Donald Trump intende tenere per ora attiva TikTok negli Stati Uniti concedendo la proroga di 90 giorni prevista dalla legge che la mette al bando qualora la proprietà rimanga in mani cinesi
Donald Trump intende tenere per ora attiva TikTok negli Stati Uniti concedendo la proroga di 90 giorni prevista dalla legge che la mette al bando qualora la proprietà rimanga in mani cinesi. Ma il caso è tutt’altro che risolto: non solo per adesso non si vede un terreno agibile di negoziato, visto la durezza con cui l’azienda ha ribadito il no a una sua vendita, ma non è nemmeno chiaro cosa accadrà stamattina quando, in base alla legge del Congresso (e alla sentenza della Corte Suprema che ne ha appena confermato la validità), la rete sociale di proprietà della cinese ByteDance dovrebbe essere messa al bando.
L’ultimatum di TikTok
Trump ha dichiarato alla NBC che «molto probabilmente» utilizzerà la clausola della legge che gli consente di rinviare per tre mesi la sua applicazione, ma si muove con prudenza: «Mi sembra appropriato, ma non ho ancora deciso. Devo valutare con attenzione: è una questione molto grossa. Se deciderò per la proroga, potrei annunciarla lunedì», dopo il giuramento. Ma rimane il dubbio su quello che accadrà domenica e fino a quando Trump renderà operativo un suo ordine esecutivo. Sembrava un nodo formale, poco rilevante, visto che Joe Biden (spinto a non punire TikTok anche dai parlamentari del suo partito) aveva chiarito che la sua Amministrazione, all’ultimo giorno di vita, non compirà alcun atto relativo a questa legge, lasciando la competenza al suo successore.
Ma ad alzare la posta a questo punto è stata la stessa TikTok: in una nota afferma che le assicurazioni della Casa Bianca non bastano. Senza un atto giuridicamente vincolante che blocchi l’attuazione della legge, la rete bloccherà il servizio e altrettanto dovrebbero fare le società Usa che hanno TikTok nell’app store (Apple e Google-Alphabet) e Oracle che fornisce i suoi server. Secondo la rete social, in base alle norme votate ad aprile, tutti rischiano multe salatissime (centinaia di milioni di dollari). Al momento queste società non hanno ancora detto come si comporteranno nelle prossime ore, mentre la Casa Binaca ha respinto l’ultimatum di TikTok definendolo uno stratagemma per ottenere un riconoscimento giuridico: le assicurazioni date sono più che sufficienti.
Servizio a rischio
Il caso ha aspetti paradossali: Trump, che nel suo primo mandato aveva deciso di mettere al bando TikTok, ora vuole salvarla.
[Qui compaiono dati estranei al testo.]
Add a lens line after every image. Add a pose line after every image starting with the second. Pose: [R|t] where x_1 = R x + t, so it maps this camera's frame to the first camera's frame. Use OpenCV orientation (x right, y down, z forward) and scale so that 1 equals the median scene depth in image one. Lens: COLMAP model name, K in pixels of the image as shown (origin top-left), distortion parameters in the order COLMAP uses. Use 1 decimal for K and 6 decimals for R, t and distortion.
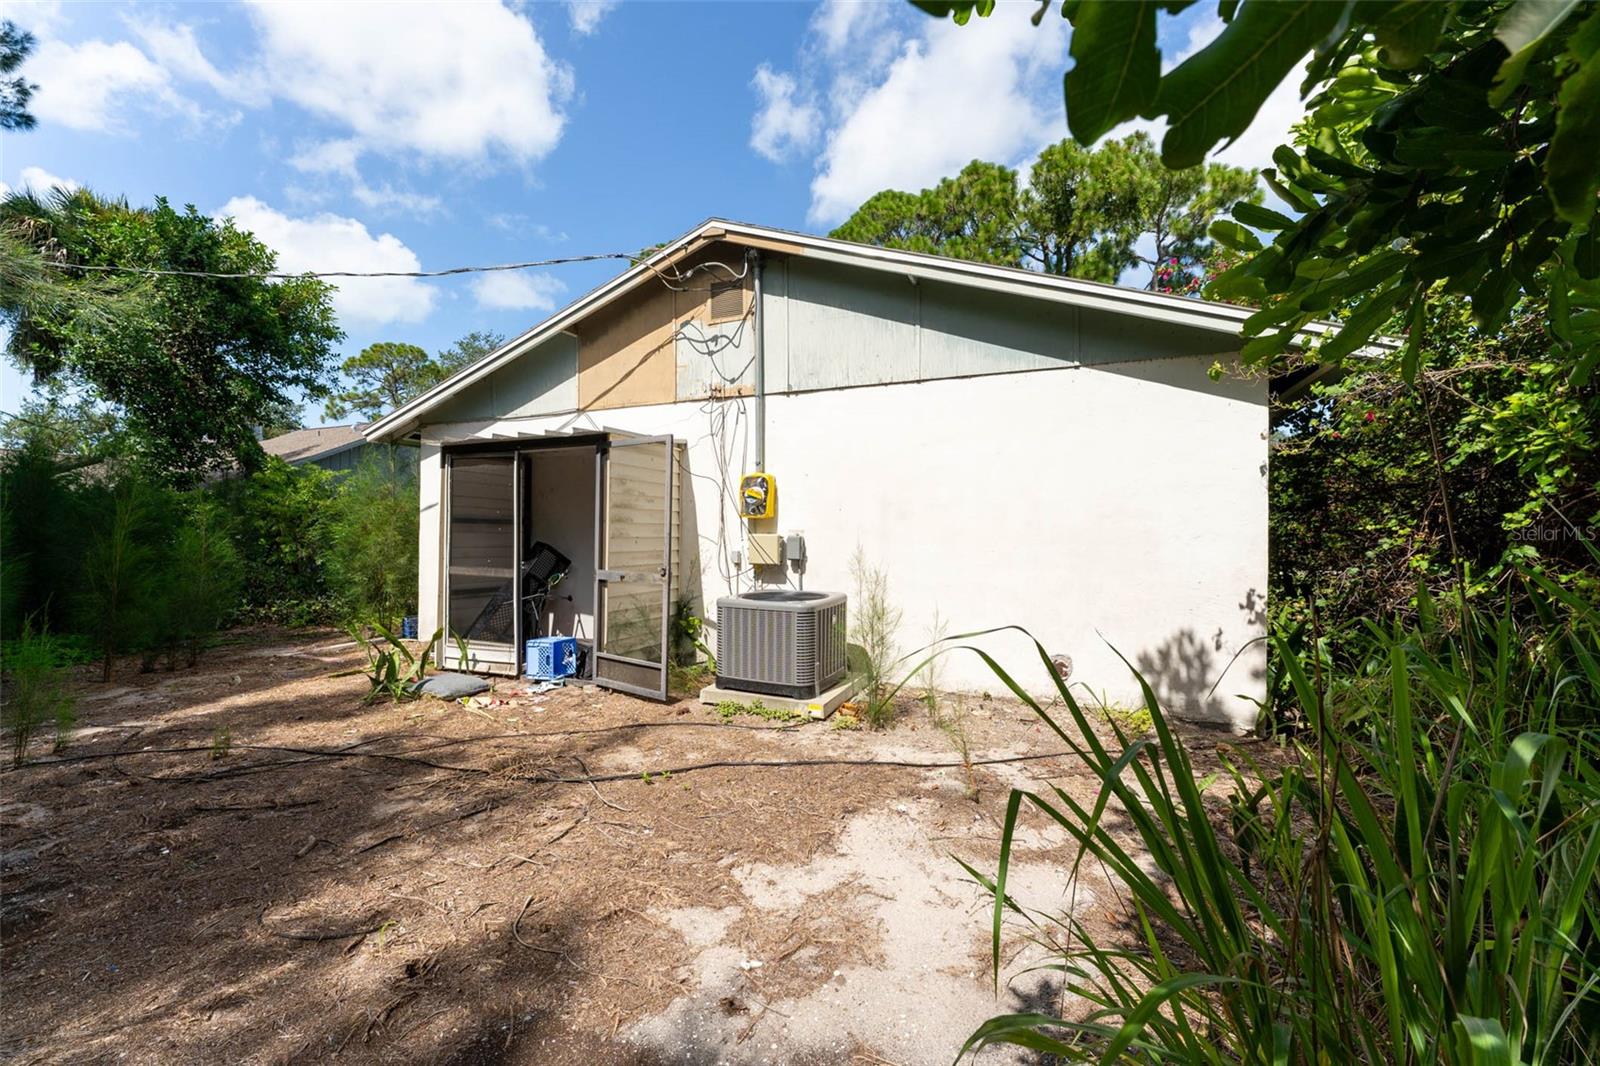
lens RADIAL K [[646.4, 0, 797.8], [0, 646.4, 534.0], [0, 0, 1]] dist [-0.002376, -0.000198]
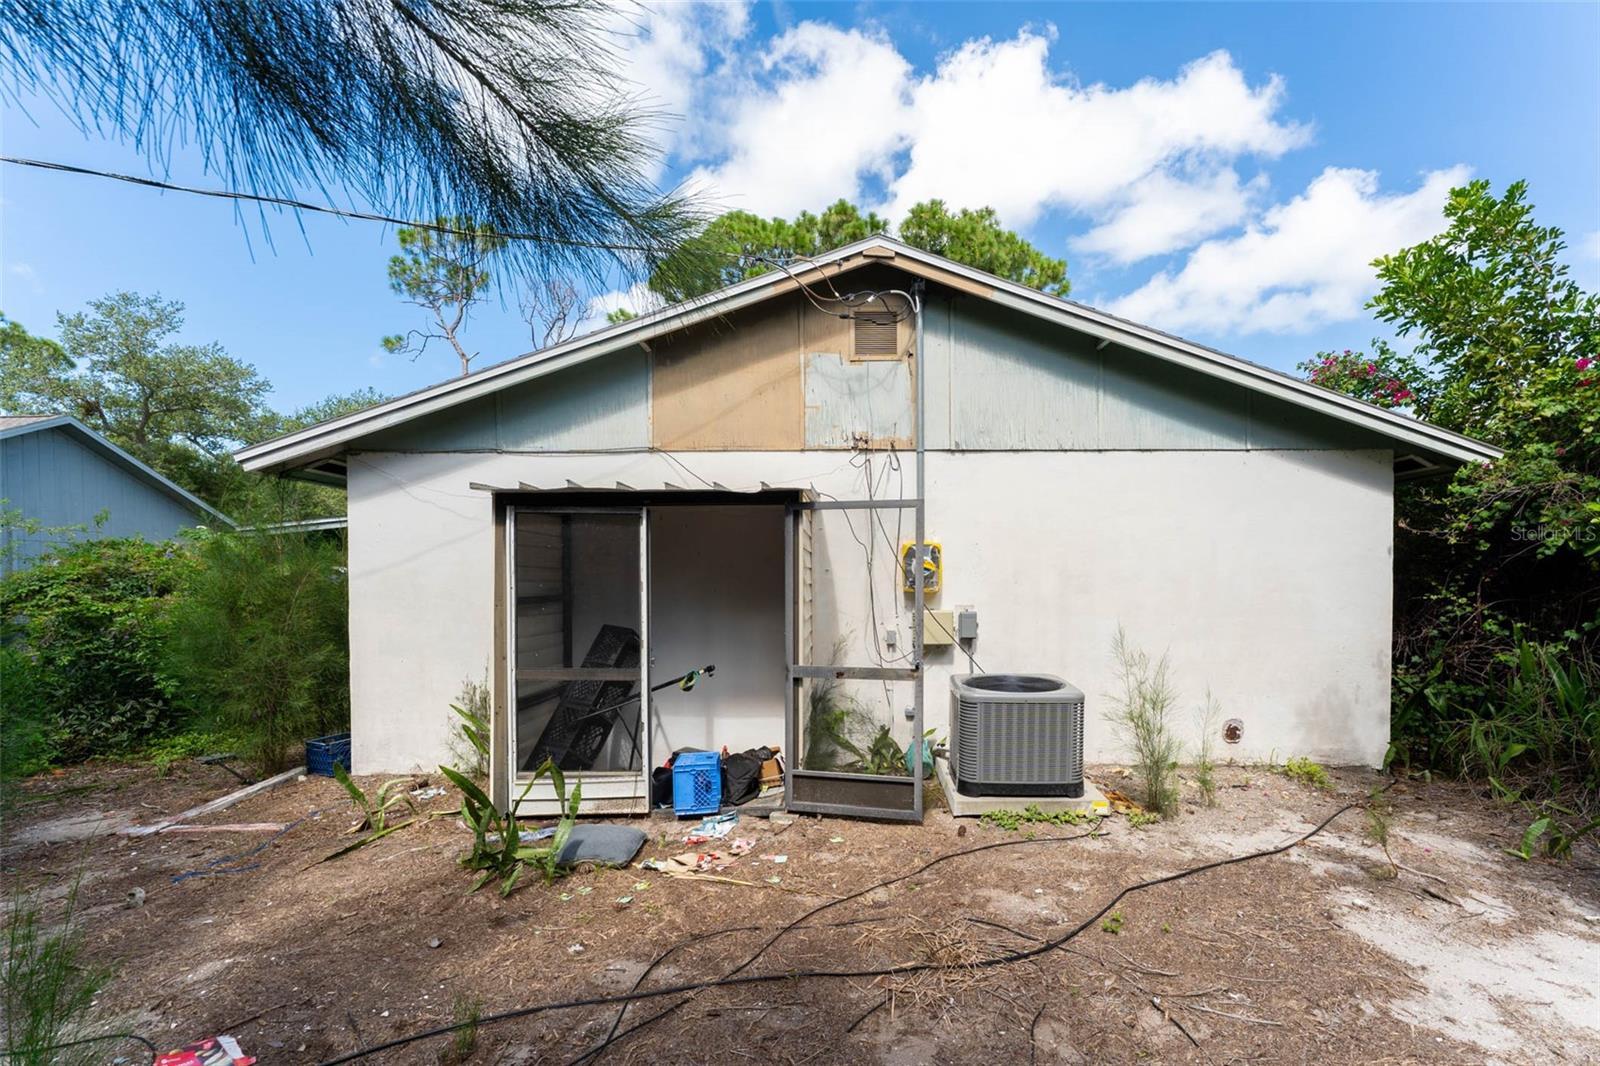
lens RADIAL K [[678.0, 0, 799.9], [0, 678.0, 588.9], [0, 0, 1]] dist [-0.002290, -0.000276]
pose [[0.912168, -0.018317, 0.409408, -0.586461], [0.008657, 0.999639, 0.025435, -0.053259], [-0.409726, -0.019656, 0.911997, 0.230658]]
Pressato dal suo amico (e socio in Truth Social) Jeff Yass, un miliardario che è azionista di ByteDance (holding di diritto cinese ma posseduta al 60% da fondi internazionali, soprattutto Usa, come BlackRock e General Atlantic), The Donald è diventato un suo difensore, ha invitato gli utenti a votarlo e, dopo l’elezione, ha espresso gratitudine: «Mi ha portato il voto dei giovani». Ma anche i democratici, che ad aprile hanno votato compatti, insieme ai repubblicani, la messa al bando, ora frenano, spaventati dalla rabbia di molti dei 170 milioni di utenti americani di TikTok che non vogliono perdere il servizio.
Conflitto istituzionale
L’amministratore delegato della società cinese, Shou Zi Chew, che sembrava con le spalle al muro e che era andato anche lui in pellegrinaggio a Mar-a-Lago a chiedere la “grazia” a Trump (domani sarà in prima fila al giuramento del presidente insieme a Elon Musk, Jeff Bezos e Mark Zuckerberg ai quali si stanno unendo altri big della tecnologia come Sam Altman di OpenAI, Tim Cook di Apple e Satya Nadella di Microsoft) ora alza la testa: ringrazia Trump per il suo intervento, ma presenta la sua come una reazione alla «violazione del Primo emendamento della Costituzione e alle censure arbitrarie», attribuite alla Corte Suprema e al Congresso coi quali lo mette in contrapposizione. Forse troppo anche per il disinvolto Trump. Potrebbe tentare l’escamotage di dire che ByteDance non è di Pechino perché ha molti azionisti anche americani, ma la società è comunque di diritto cinese. E lui ha il fiato sul collo di repubblicani suoi amici che, però, non vogliono fare concessioni alla Cina. Come il senatore Tom Cotton, presidente della Commissione Intelligence: «TikTok è una app spia della Cina comunista che intossica i nostri giovani e diffonde propaganda marxista».